Experimental validation of solid oxide fuel cell polarization modeling: An LSM-YSZ/YSZ/Ni-YSZ case study

•Total polarization loss from polarization model is validated by EIS measurement.•One-electron transfer process is confirmed for LSM cathode near OCV.•One-half dependency of exchange current density on P(O2) for LSM/YSZ is validated.•Diffusivity from ex-situ measurement matches with that from polarization modeling.•Combined with 3D reconstruction, bulk and Knudsen diffusivities can be quantified. Polarization modeling based on the measured I-V curves is a useful tool for analyzing SOFC performance and diagnosing performance limitations.
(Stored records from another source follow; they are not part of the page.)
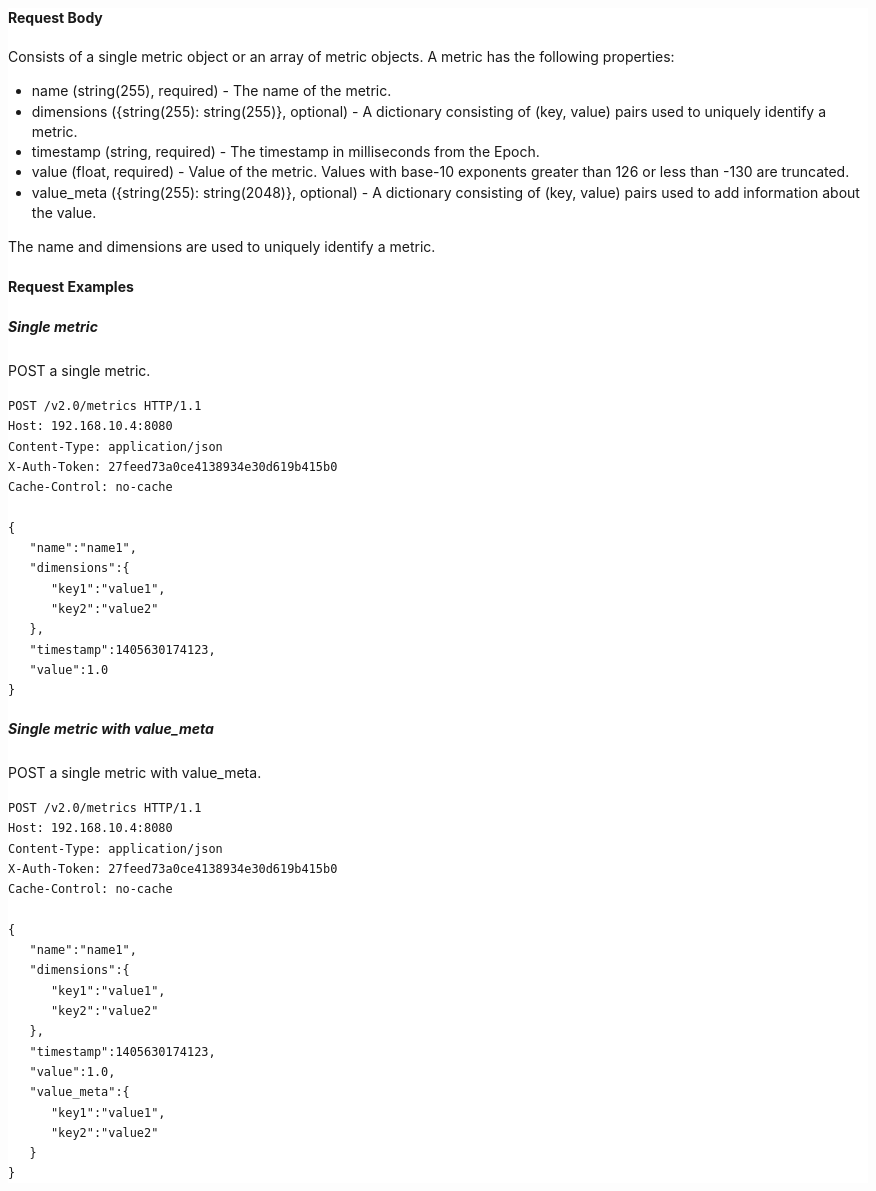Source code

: #### Request Body
Consists of a single metric object or an array of metric objects. A metric has the following properties:

* name (string(255), required) - The name of the metric.
* dimensions ({string(255): string(255)}, optional) - A dictionary consisting of (key, value) pairs used to uniquely identify a metric.
* timestamp (string, required) - The timestamp in milliseconds from the Epoch.
* value (float, required) - Value of the metric. Values with base-10 exponents greater than 126 or less than -130 are truncated.
* value_meta ({string(255): string(2048)}, optional) - A dictionary consisting of (key, value) pairs used to add information about the value.

The name and dimensions are used to uniquely identify a metric.

#### Request Examples

##### Single metric
POST a single metric.

```
POST /v2.0/metrics HTTP/1.1
Host: 192.168.10.4:8080
Content-Type: application/json
X-Auth-Token: 27feed73a0ce4138934e30d619b415b0
Cache-Control: no-cache

{
   "name":"name1",
   "dimensions":{
      "key1":"value1",
      "key2":"value2"
   },
   "timestamp":1405630174123,
   "value":1.0
}
```

##### Single metric with value_meta
POST a single metric with value_meta.

```
POST /v2.0/metrics HTTP/1.1
Host: 192.168.10.4:8080
Content-Type: application/json
X-Auth-Token: 27feed73a0ce4138934e30d619b415b0
Cache-Control: no-cache

{
   "name":"name1",
   "dimensions":{
      "key1":"value1",
      "key2":"value2"
   },
   "timestamp":1405630174123,
   "value":1.0,
   "value_meta":{
      "key1":"value1",
      "key2":"value2"
   }
}
```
Using the polarization model, the overpotential of a cell is usually separated into different polarization contributions, including area specific ohmic polarization, activation polarization, and anodic and cathodic concentration polarizations. In this study, we aim to experimentally validate the accuracy of the polarization model. As a case study, anode-supported cells with LSM-YSZ/YSZ/Ni-YSZ configuration are used. By curve-fitting the I-V curves of a cell tested under different cathode oxygen partial pressures into the polarization model, the contributions of different polarization losses are quantified. To validate the polarization model, independent experiments/studies including electrochemical impedance spectroscopy, cathode kinetics study, ex-situ diffusivity measurement, and tortuosity measurement using 3D reconstructed anode are conducted. The results from polarization modeling and from validation studies are in good agreement, thereby validating the polarization model for SOFC performance analysis.